Due in September the P910 is very similar in terms of features and form factor to its predecessor the P900 except for a pair of key new upgrades.

The most important is that It now boasts a full QWERTY keyboard on the reverse of its flip-open number pad.

This makes the P910 the most complete handset for data entry with users able to type using the keyboard, enter data via its handwriting recognition application or use the phone’s T9 system.

The new handset is also compatible with a wide range of push e-mail systems (these automatically send an e-mail to a phone the moment it arrives on an ISP’s server) including market leaders BlackBerry and Smartner.

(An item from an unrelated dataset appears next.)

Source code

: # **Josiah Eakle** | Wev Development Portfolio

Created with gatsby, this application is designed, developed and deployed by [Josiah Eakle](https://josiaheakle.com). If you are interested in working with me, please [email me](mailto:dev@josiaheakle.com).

For what it’s worth we found the keys too small to type accurately and quickly. However one of the female members of the TD team, with more slender thumbs, rattled through several lines of text very quickly.
Overall though the keypad clearly isn’t a patch on that offered by the Treo 600 or even the Blackberry.
The other key upgrade is that whereas the P900 sports a 65k colour screen, the P910 now has a much more impressive 262K screen.

Sony Ericsson has also expanded the internal memory of the phone from 32Mb to 64MB and bundled the device with a 32MB Memory Stick Duo storage card.

As the handset runs using Symbian V7.0 operating system it is compatible with a wide range of phone applications. The company has included a host of these on the phone including the acclaimed Opera Mobile HTML web page browser, Avantgo for offline browsing and Wayfinder, which, when connected to a Bluetooth GPS receiver turns the phone into a satellite navigation system.